Non-alcoholic fatty liver disease is a multifactorial disorder with complicated pathophysiology ranging from simple steatosis to steatohepatitis and liver fibrosis. Trimethylamine-N-oxide (TMAO) production is believed to be correlated with choline deficiency. This study investigated the expression of miRNA-34a, miRNA-122, and miRNA-192 in the fatty liver cell model treated with different concentrations of TMAO. A fatty liver cell model was developed by exposing HepG2 cells to a mixture of palmitate and oleate in a ratio of 1:2 at a final concentration of 1200 μM for 24 h. The confirmed fatty liver cells were treated with 37.5, 75, 150, and 300 μM of TMAO for 24 h. RT-qPCR was used to quantify the expression of microRNAs in a cellular model. The cellular expression of all microRNAs was significantly higher in treated fatty liver cells compared to normal HepG2 cells (P < 0.05). Only 75 and 150 µM of TMAO significantly increased the expression of miRNA-34a and miRNA-122 compared to both fatty and normal control cells (P < 0.05). Our results provided an experimental documentation for the potential effect of TMAO to change the expression of miR-34a and miR-22 as a mechanism for contributing to the pathogenesis of non-alcoholic fatty liver disease.

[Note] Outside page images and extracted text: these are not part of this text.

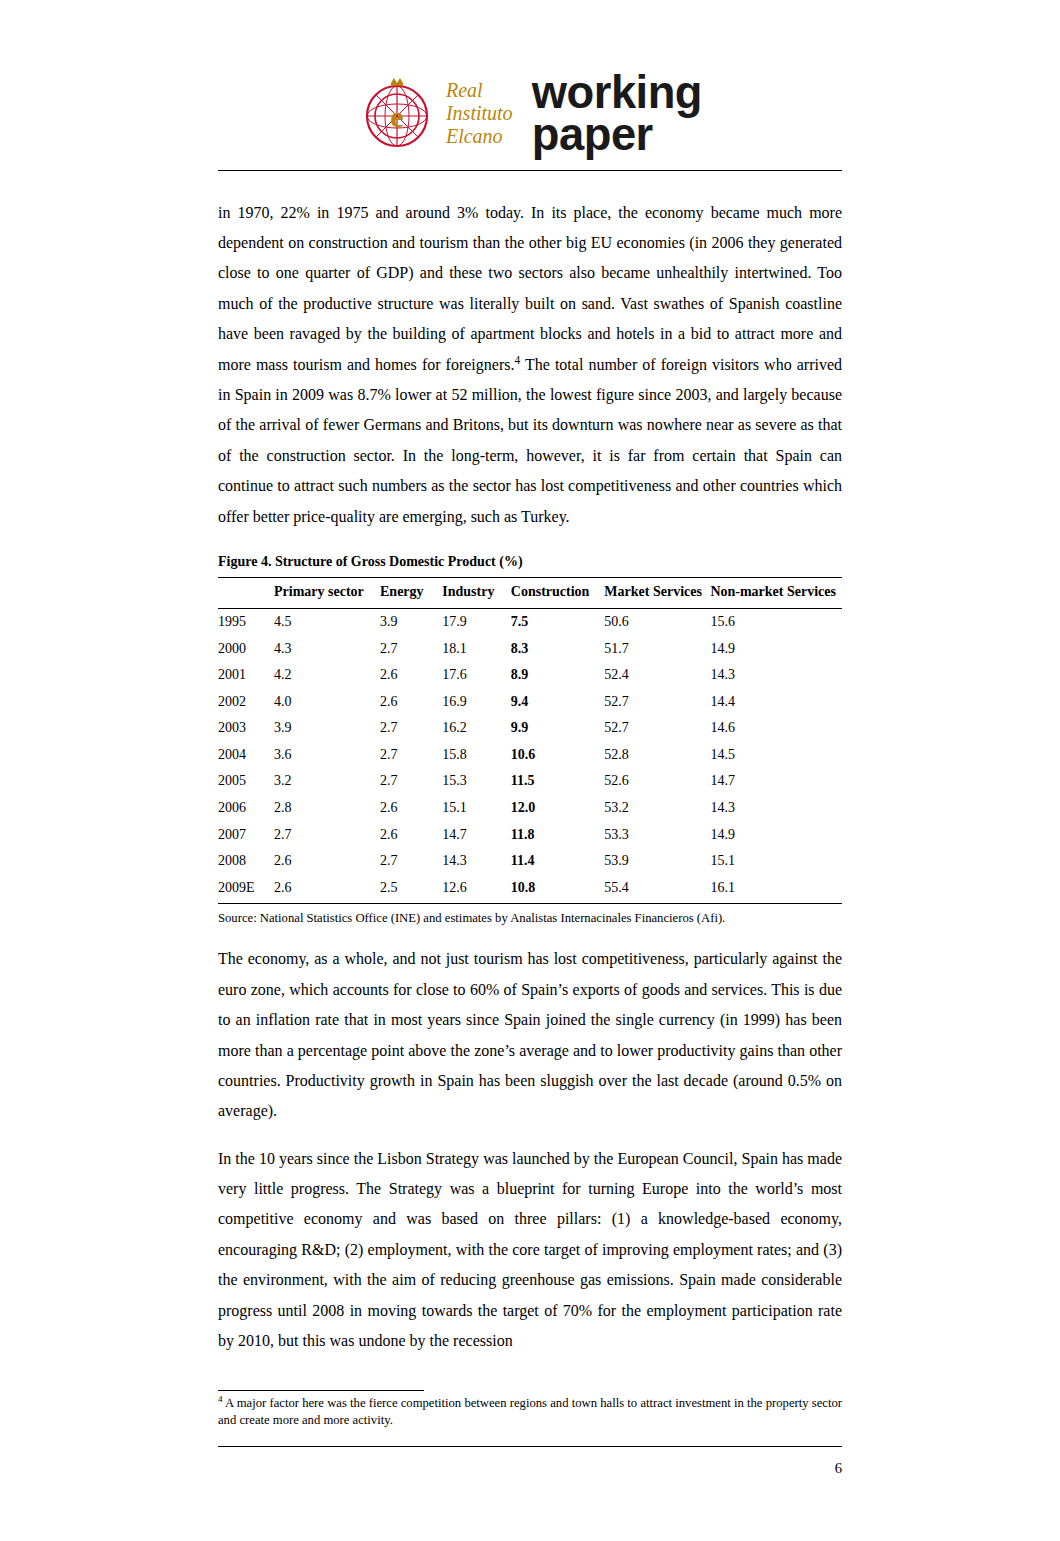e
Real Instituto Elcano
working paper
in 1970, 22% in 1975 and around 3% today. In its place, the economy became much more dependent on construction and tourism than the other big EU economies (in 2006 they generated close to one quarter of GDP) and these two sectors also became unhealthily intertwined. Too much of the productive structure was literally built on sand. Vast swathes of Spanish coastline have been ravaged by the building of apartment blocks and hotels in a bid to attract more and more mass tourism and homes for foreigners.4 The total number of foreign visitors who arrived in Spain in 2009 was 8.7% lower at 52 million, the lowest figure since 2003, and largely because of the arrival of fewer Germans and Britons, but its downturn was nowhere near as severe as that of the construction sector. In the long-term, however, it is far from certain that Spain can continue to attract such numbers as the sector has lost competitiveness and other countries which offer better price-quality are emerging, such as Turkey.
Figure 4. Structure of Gross Domestic Product (%)
| | Primary sector | Energy | Industry | Construction | Market Services | Non-market Services |
| --- | --- | --- | --- | --- | --- | --- |
| 1995 | 4.5 | 3.9 | 17.9 | 7.5 | 50.6 | 15.6 |
| 2000 | 4.3 | 2.7 | 18.1 | 8.3 | 51.7 | 14.9 |
| 2001 | 4.2 | 2.6 | 17.6 | 8.9 | 52.4 | 14.3 |
| 2002 | 4.0 | 2.6 | 16.9 | 9.4 | 52.7 | 14.4 |
| 2003 | 3.9 | 2.7 | 16.2 | 9.9 | 52.7 | 14.6 |
| 2004 | 3.6 | 2.7 | 15.8 | 10.6 | 52.8 | 14.5 |
| 2005 | 3.2 | 2.7 | 15.3 | 11.5 | 52.6 | 14.7 |
| 2006 | 2.8 | 2.6 | 15.1 | 12.0 | 53.2 | 14.3 |
| 2007 | 2.7 | 2.6 | 14.7 | 11.8 | 53.3 | 14.9 |
| 2008 | 2.6 | 2.7 | 14.3 | 11.4 | 53.9 | 15.1 |
| 2009E | 2.6 | 2.5 | 12.6 | 10.8 | 55.4 | 16.1 |
Source: National Statistics Office (INE) and estimates by Analistas Internacinales Financieros (Afi).
The economy, as a whole, and not just tourism has lost competitiveness, particularly against the euro zone, which accounts for close to 60% of Spain’s exports of goods and services. This is due to an inflation rate that in most years since Spain joined the single currency (in 1999) has been more than a percentage point above the zone’s average and to lower productivity gains than other countries. Productivity growth in Spain has been sluggish over the last decade (around 0.5% on average).
In the 10 years since the Lisbon Strategy was launched by the European Council, Spain has made very little progress. The Strategy was a blueprint for turning Europe into the world’s most competitive economy and was based on three pillars: (1) a knowledge-based economy, encouraging R&D; (2) employment, with the core target of improving employment rates; and (3) the environment, with the aim of reducing greenhouse gas emissions. Spain made considerable progress until 2008 in moving towards the target of 70% for the employment participation rate by 2010, but this was undone by the recession
4 A major factor here was the fierce competition between regions and town halls to attract investment in the property sector and create more and more activity.
6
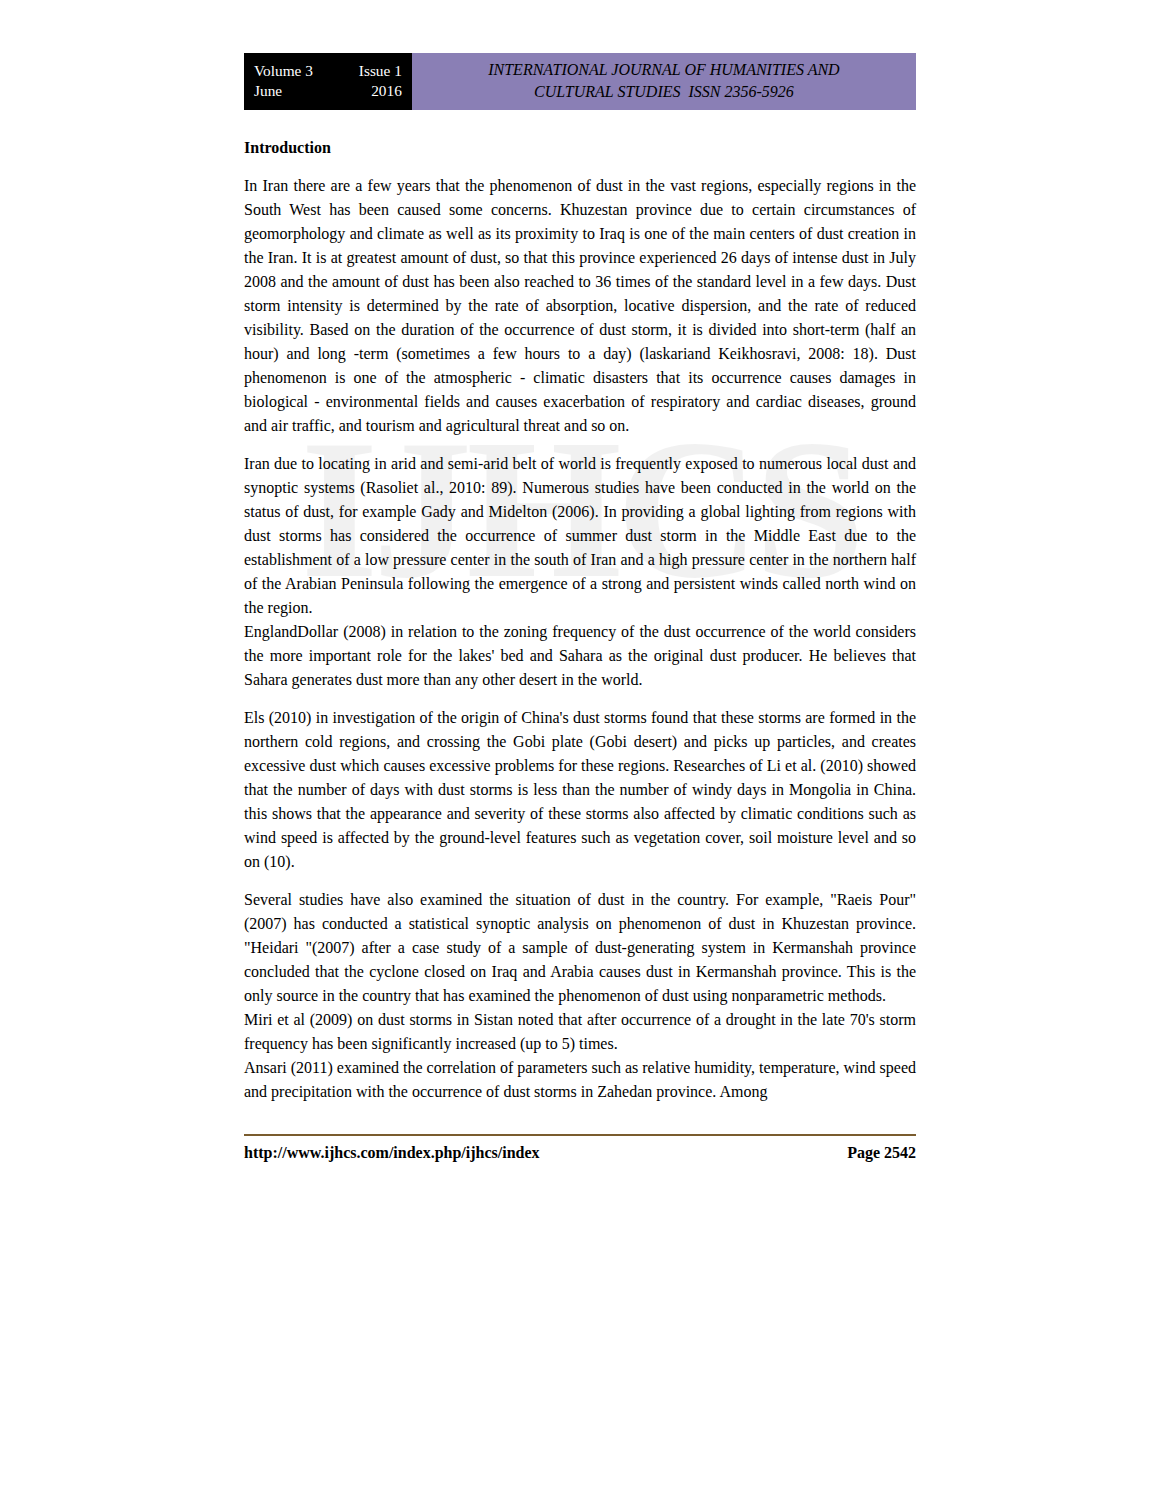Volume 3 Issue 1
June 2016
INTERNATIONAL JOURNAL OF HUMANITIES AND
CULTURAL STUDIES ISSN 2356-5926
IJHCS
Introduction
In Iran there are a few years that the phenomenon of dust in the vast regions, especially regions in the South West has been caused some concerns. Khuzestan province due to certain circumstances of geomorphology and climate as well as its proximity to Iraq is one of the main centers of dust creation in the Iran. It is at greatest amount of dust, so that this province experienced 26 days of intense dust in July 2008 and the amount of dust has been also reached to 36 times of the standard level in a few days. Dust storm intensity is determined by the rate of absorption, locative dispersion, and the rate of reduced visibility. Based on the duration of the occurrence of dust storm, it is divided into short-term (half an hour) and long -term (sometimes a few hours to a day) (laskariand Keikhosravi, 2008: 18). Dust phenomenon is one of the atmospheric - climatic disasters that its occurrence causes damages in biological - environmental fields and causes exacerbation of respiratory and cardiac diseases, ground and air traffic, and tourism and agricultural threat and so on.
Iran due to locating in arid and semi-arid belt of world is frequently exposed to numerous local dust and synoptic systems (Rasoliet al., 2010: 89). Numerous studies have been conducted in the world on the status of dust, for example Gady and Midelton (2006). In providing a global lighting from regions with dust storms has considered the occurrence of summer dust storm in the Middle East due to the establishment of a low pressure center in the south of Iran and a high pressure center in the northern half of the Arabian Peninsula following the emergence of a strong and persistent winds called north wind on the region.
EnglandDollar (2008) in relation to the zoning frequency of the dust occurrence of the world considers the more important role for the lakes' bed and Sahara as the original dust producer. He believes that Sahara generates dust more than any other desert in the world.
Els (2010) in investigation of the origin of China's dust storms found that these storms are formed in the northern cold regions, and crossing the Gobi plate (Gobi desert) and picks up particles, and creates excessive dust which causes excessive problems for these regions. Researches of Li et al. (2010) showed that the number of days with dust storms is less than the number of windy days in Mongolia in China. this shows that the appearance and severity of these storms also affected by climatic conditions such as wind speed is affected by the ground-level features such as vegetation cover, soil moisture level and so on (10).
Several studies have also examined the situation of dust in the country. For example, "Raeis Pour" (2007) has conducted a statistical synoptic analysis on phenomenon of dust in Khuzestan province. "Heidari "(2007) after a case study of a sample of dust-generating system in Kermanshah province concluded that the cyclone closed on Iraq and Arabia causes dust in Kermanshah province. This is the only source in the country that has examined the phenomenon of dust using nonparametric methods.
Miri et al (2009) on dust storms in Sistan noted that after occurrence of a drought in the late 70's storm frequency has been significantly increased (up to 5) times.
Ansari (2011) examined the correlation of parameters such as relative humidity, temperature, wind speed and precipitation with the occurrence of dust storms in Zahedan province. Among
http://www.ijhcs.com/index.php/ijhcs/index
Page 2542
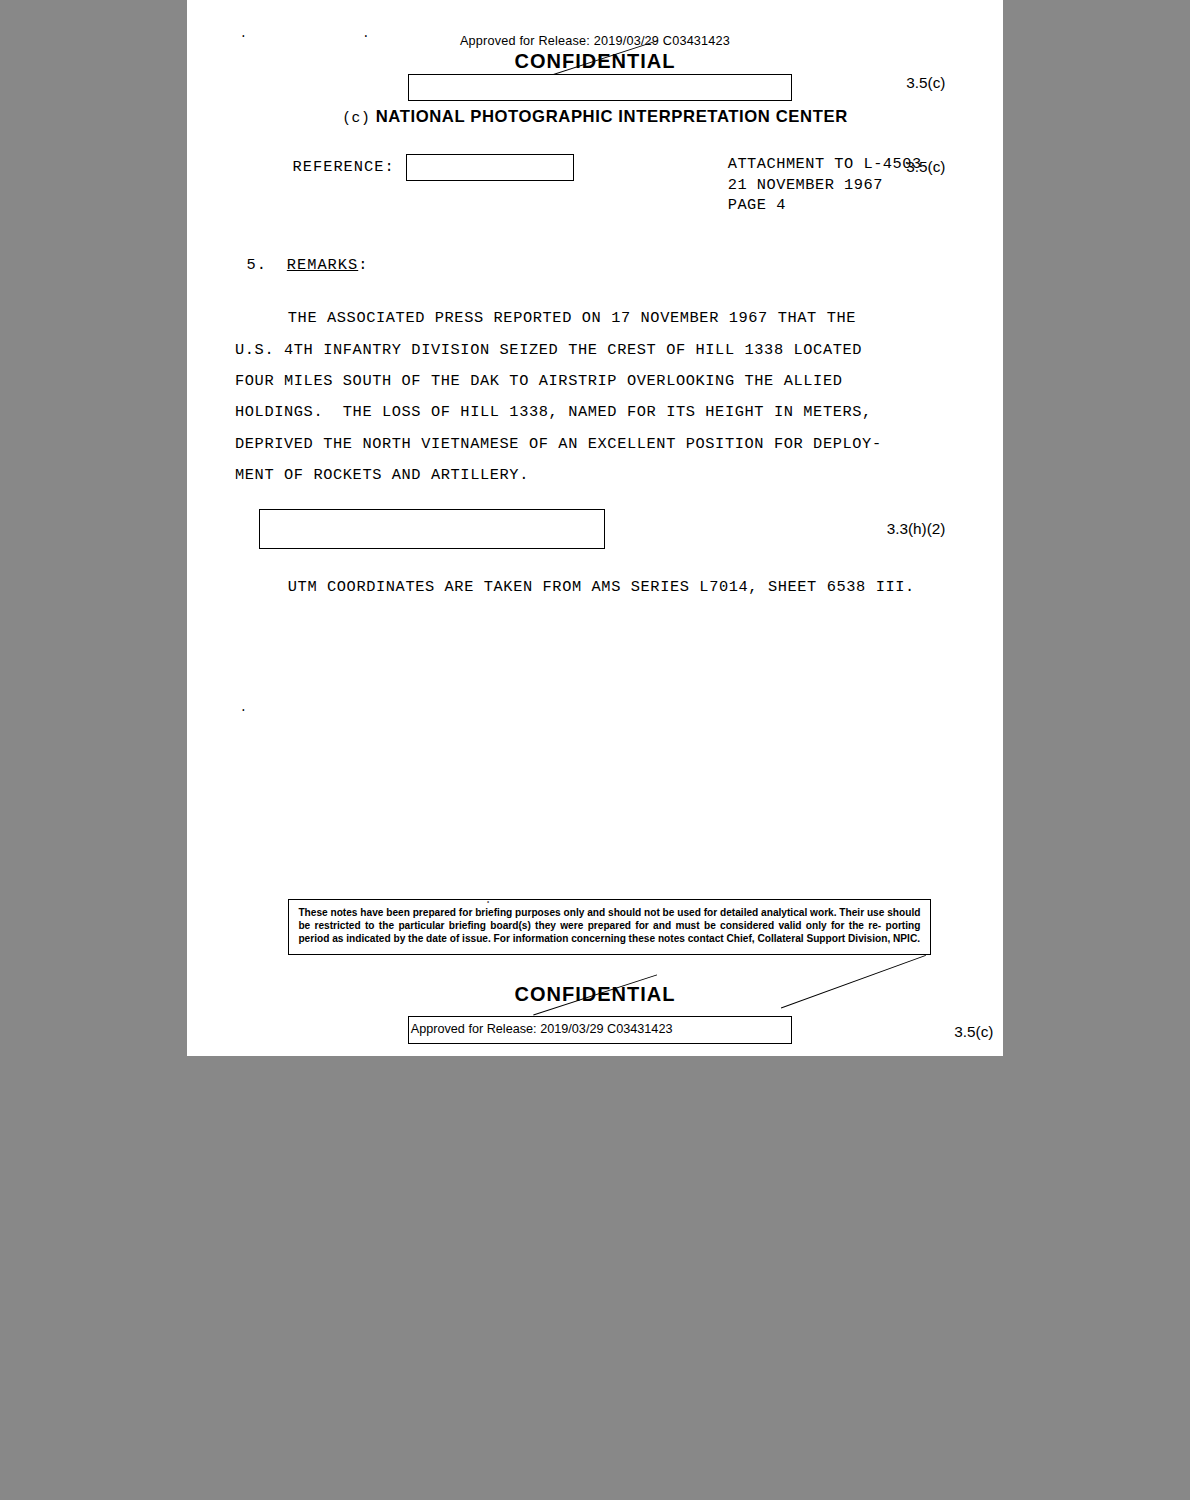. .
Approved for Release: 2019/03/29 C03431423
CONFIDENTIAL
3.5(c)
(c) NATIONAL PHOTOGRAPHIC INTERPRETATION CENTER
REFERENCE:
ATTACHMENT TO L-4503 21 NOVEMBER 1967 PAGE 4
3.5(c)
5. REMARKS:
THE ASSOCIATED PRESS REPORTED ON 17 NOVEMBER 1967 THAT THE
U.S. 4TH INFANTRY DIVISION SEIZED THE CREST OF HILL 1338 LOCATED
FOUR MILES SOUTH OF THE DAK TO AIRSTRIP OVERLOOKING THE ALLIED
HOLDINGS. THE LOSS OF HILL 1338, NAMED FOR ITS HEIGHT IN METERS,
DEPRIVED THE NORTH VIETNAMESE OF AN EXCELLENT POSITION FOR DEPLOY-
MENT OF ROCKETS AND ARTILLERY.
3.3(h)(2)
UTM COORDINATES ARE TAKEN FROM AMS SERIES L7014, SHEET 6538 III.
.
.
These notes have been prepared for briefing purposes only and should not be used for detailed analytical work. Their use should be restricted to the particular briefing board(s) they were prepared for and must be considered valid only for the re- porting period as indicated by the date of issue. For information concerning these notes contact Chief, Collateral Support Division, NPIC.
CONFIDENTIAL
Approved for Release: 2019/03/29 C03431423
3.5(c)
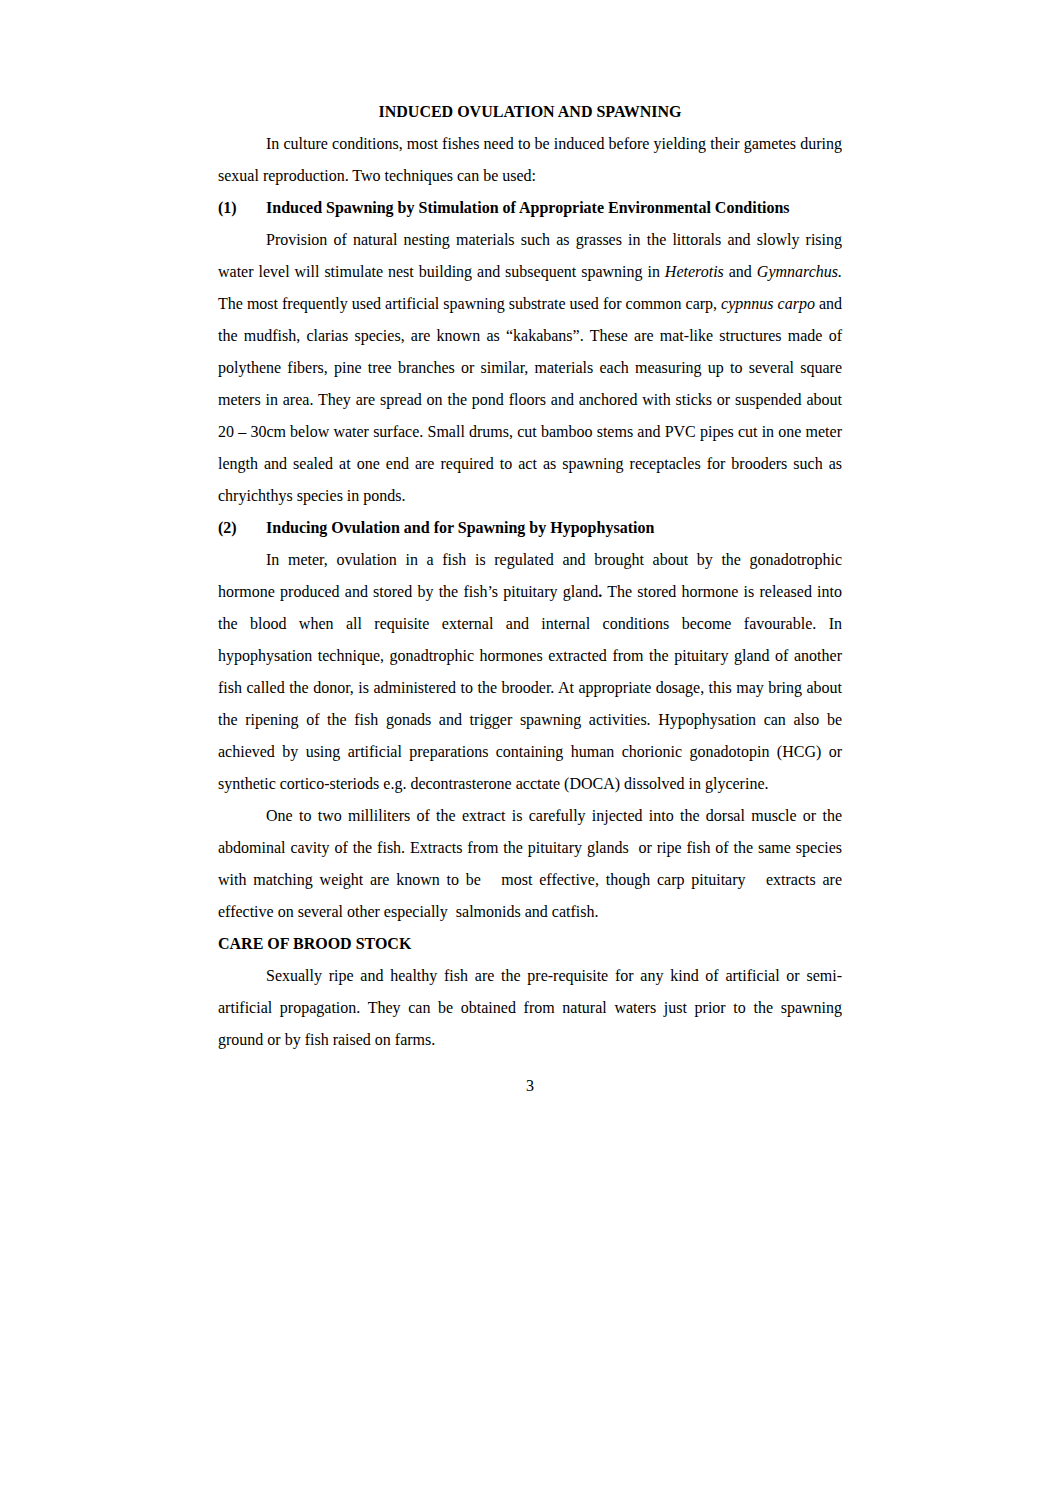Induced Ovulation and Spawning
In culture conditions, most fishes need to be induced before yielding their gametes during sexual reproduction. Two techniques can be used:
(1) Induced Spawning by Stimulation of Appropriate Environmental Conditions
Provision of natural nesting materials such as grasses in the littorals and slowly rising water level will stimulate nest building and subsequent spawning in Heterotis and Gymnarchus. The most frequently used artificial spawning substrate used for common carp, cypnnus carpo and the mudfish, clarias species, are known as “kakabans”. These are mat-like structures made of polythene fibers, pine tree branches or similar, materials each measuring up to several square meters in area. They are spread on the pond floors and anchored with sticks or suspended about 20 – 30cm below water surface. Small drums, cut bamboo stems and PVC pipes cut in one meter length and sealed at one end are required to act as spawning receptacles for brooders such as chryichthys species in ponds.
(2) Inducing Ovulation and for Spawning by Hypophysation
In meter, ovulation in a fish is regulated and brought about by the gonadotrophic hormone produced and stored by the fish’s pituitary gland. The stored hormone is released into the blood when all requisite external and internal conditions become favourable. In hypophysation technique, gonadtrophic hormones extracted from the pituitary gland of another fish called the donor, is administered to the brooder. At appropriate dosage, this may bring about the ripening of the fish gonads and trigger spawning activities. Hypophysation can also be achieved by using artificial preparations containing human chorionic gonadotopin (HCG) or synthetic cortico-steriods e.g. decontrasterone acctate (DOCA) dissolved in glycerine.
One to two milliliters of the extract is carefully injected into the dorsal muscle or the abdominal cavity of the fish. Extracts from the pituitary glands or ripe fish of the same species with matching weight are known to be most effective, though carp pituitary extracts are effective on several other especially salmonids and catfish.
CARE OF BROOD STOCK
Sexually ripe and healthy fish are the pre-requisite for any kind of artificial or semi-artificial propagation. They can be obtained from natural waters just prior to the spawning ground or by fish raised on farms.
3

非酒精性脂肪肝是一种多因素疾病，具有复杂的病理生理学，从简单的脂肪变性到脂肪性肝炎和肝纤维化。三甲胺-N-氧化物（TMAO）的产生被认为与胆碱缺乏有关。本研究探讨了不同浓度TMAO处理的脂肪肝细胞模型中miRNA-34a、miRNA-122和miRNA-192的表达。将 HepG2 细胞暴露于 1:2 比例的棕榈酸酯和油酸酯混合物（终浓度 1200 μM）中 24 小时，建立脂肪肝细胞模型。将确认的脂肪肝细胞用37.5、75、150和300μM的TMAO处理24小时。 RT-qPCR 用于量化细胞模型中 microRNA 的表达。与正常 HepG2 细胞相比，经处理的脂肪肝细胞中所有 microRNA 的细胞表达均显着升高（P  < 0.05）。与脂肪细胞和正常对照细胞相比，仅 75 和 150 µM TMAO 即可显着增加 miRNA-34a 和 miRNA-122 的表达（P  < 0.05）。我们的结果为 TMAO 改变 miR-34a 和 miR-22 表达的潜在作用提供了实验文件，作为非酒精性脂肪肝发病机制的一种机制。